On 23 July 2014 the Supreme Court upheld the decision of 16 May 2014 stating in general terms that the Regional Court had duly examined the necessary legal basis for the ban, that its decision had been lawful and balanced the public and private interests.

From the documents submitted it appears that the first applicant ’ s re ‑ entry ban was imposed until 31 December 2014. It is unclear whether the first applicant was able to enter Russia after that date.

B. Relevant domestic law

For the relevant domestic law and practice see Nolan and K. v. Russia , no. 2512/04, §§ 44-47, 12 February 2009 and Liu v. Russia (no. 2) , no. 29157/09 , § § 45-53, 26 July 2011.

COMPLAINTS

The applicants complain under Article 8 of the Convention that the entry ban imposed on the first applicant violated their right to respect for family life.
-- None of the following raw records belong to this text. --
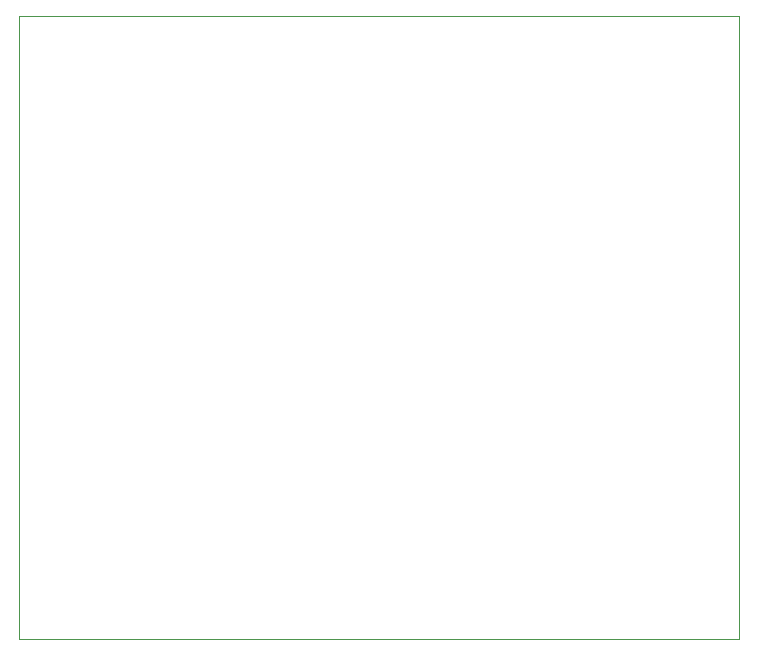
<source format=gm1>
G04 #@! TF.GenerationSoftware,KiCad,Pcbnew,(6.0.9)*
G04 #@! TF.CreationDate,2023-05-15T12:17:08+03:00*
G04 #@! TF.ProjectId,mainboard,6d61696e-626f-4617-9264-2e6b69636164,rev?*
G04 #@! TF.SameCoordinates,Original*
G04 #@! TF.FileFunction,Profile,NP*
%FSLAX46Y46*%
G04 Gerber Fmt 4.6, Leading zero omitted, Abs format (unit mm)*
G04 Created by KiCad (PCBNEW (6.0.9)) date 2023-05-15 12:17:08*
%MOMM*%
%LPD*%
G01*
G04 APERTURE LIST*
G04 #@! TA.AperFunction,Profile*
%ADD10C,0.100000*%
G04 #@! TD*
G04 APERTURE END LIST*
D10*
X16830000Y-111170000D02*
X77860000Y-111170000D01*
X77860000Y-111170000D02*
X77860000Y-163900000D01*
X77860000Y-163900000D02*
X16830000Y-163900000D01*
X16830000Y-163900000D02*
X16830000Y-111170000D01*
M02*

</source>
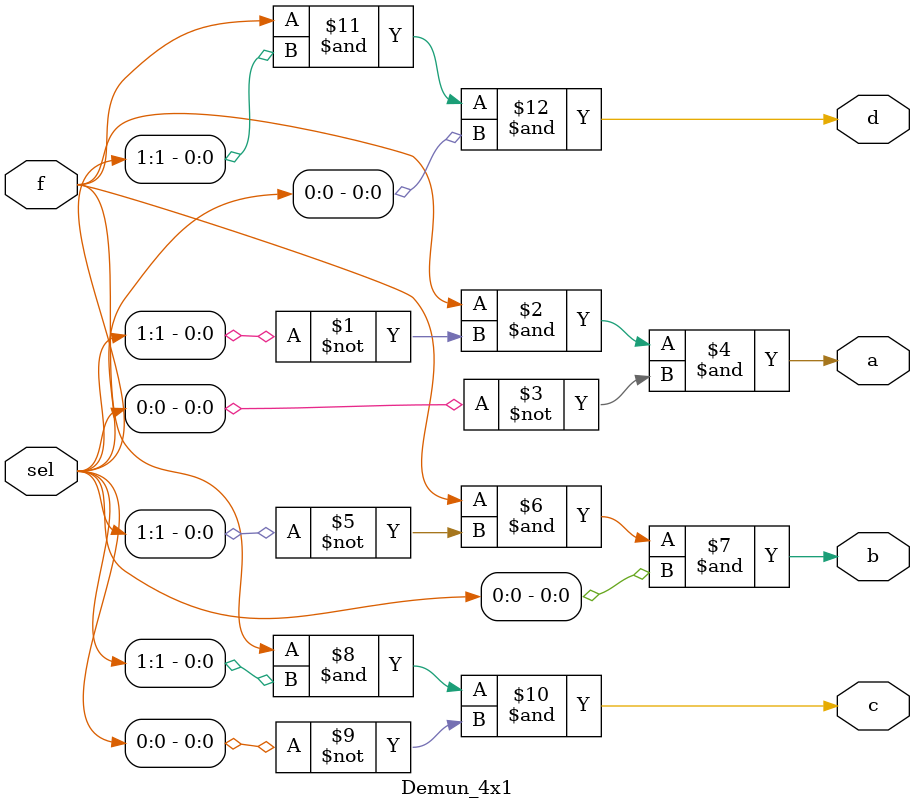
<source format=v>
`timescale 1ns / 1ps
module Demun_4x1(input f, input [1:0] sel, output a, b, c, d);

assign a = f & ~sel[1] & ~sel[0];
assign b = f & ~sel[1] & sel[0];
assign c = f & sel[1] & ~sel[0];
assign d = f & sel[1] & sel[0];



endmodule

</source>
The applicants complain under Article 6 of the Convention that the judicial review of their appeal against the re-entry ban was limited in scope, that the accusations against the first applicant were based on secret documents to which they had no access and, therefore, the opportunity to refute the allegations.

QUESTIONS TO THE PARTIES

1. What were the motives and factual grounds for the first applicant ’ s re ‑ entry ban to Russia? The Government are requested to produce a copy of the report of the Federal Security Service of 7 September 2012 and other materials from the Federal Security Service and other executives which served as the basis for the ban. The Court notes that access to these documents may be restricted pursuant to Rule 33 §§ 1 and 2 of the Rules of Court.

2. What was the scope of review of the Perm Regional Court and the Supreme Court which examined the applicants ’ appeal against the re-entry ban? Was the judicial review limited to ascertaining that the ban had been imposed in accordance with the procedure prescribed by law and, in particular, that the materials which formed the basis for the ban had been issued within the administrative competence of the Federal Security Service? Did the courts have competence to verify whether the decision to ban the first applicant ’ s re-entry had been made on genuine national security grounds and whether the executive was able to demonstrate the existence of specific facts serving as a basis for its assessment that the first applicant presented a risk in that regard? Did the courts make a balancing exercise between the need to protect national security and the first applicant ’ s right to respect for family life?

3. Were the classified materials from the Federal Security Service disclosed to the applicants or their representative? Was the first applicant given a fair and reasonable opportunity to refute the facts and findings contained in those materials? In particular, did the courts examine other pieces of evidence to confirm or refute the allegations against the first applicant? Did the first applicant have an opportunity to have witnesses questioned or present other evidence?

4. Did the re-entry ban imposed on the first applicant constitute an interference with his right to respect for family life within the meaning of Article 8 § 1 of the Convention? If so, was that interference in accordance with the law and necessary in terms of Article 8 § 2 of the Convention (see Üner v. the Netherlands [GC], no. 46410/99, §§ 54 - 60, ECHR 2006-...; C.G. and Others v. Bulgaria , no. 1365/07, §§ 37 - 50, 24 April 2008; and Slivenko v. Latvia ( dec. ) [GC], no. 48321/99 , § 93 - 129, ECHR 2002 ‑ II (extracts) )?